The door opened a crack. Frances Grenville stood like a sentry.
“Her Majesty is expecting me,” Honor said.
“She is resting. Come back later.” Frances gave off a chill that Honor sensed was jealousy for her, the Queen’s new, special confidante.
A groan sounded from deep inside the room. Then the Queen’s voice, thin and pinched with pain. “Frances, who’s there?”
Honor smelled a cloying odor, like bad meat. The chamber lay in darkness, though it was two in the afternoon. What was going on? Frances started to close the door. Honor slapped her palm against it to stop her. “It’s Honor Thornleigh, Your Grace. May I come in?”

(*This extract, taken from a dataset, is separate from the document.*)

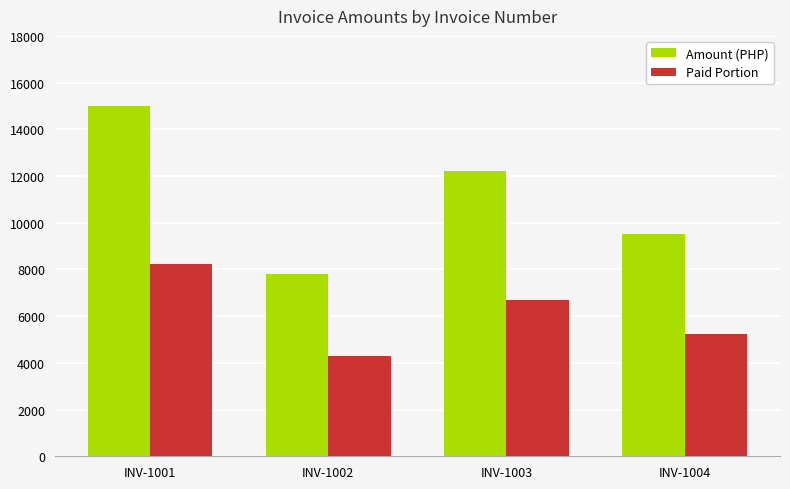

At which label is Paid Portion closest to 6270?

INV-1003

She pushed the door open, forcing Frances to step back. It took a moment for her eyes to adjust to the gloom. The windows were shuttered and the heavy velvet curtains were closed—winter curtains, incongruous against the gentleness of May outside. Candlelight flickered at the far end of the room, coming from the alcove with its
prie-dieu,
though Honor could not see it from the doorway. On a table, a plate sat abandoned with some kind of cooked meat, rabbit perhaps, its gravy congealed. The bed, with its thick carved posts and heavy embroidered hangings, lay shrouded in darkness.
Frances sat down in her chair beside the bed, picking up a baby’s silk cap and her embroidery yarn and needle. Honor approached the bed, ready to go down on her knees before the Queen. But the bed, she now saw, was empty. Frances, intently sewing, seemed bent on ignoring Honor.
The Queen was likely at the
prie-dieu,
her private altar, Honor thought. She left the bed and turned the corner to the alcove. The
prie-dieu
stood in lone splendor, its silver crucifix and polished ebony backdrop with inlaid gemstones gleaming in the light of the candles that flared on either side. A red satin cushion lay on the floor in front of it. Honor knew that the Queen knelt here in prayer several times a day. But not now.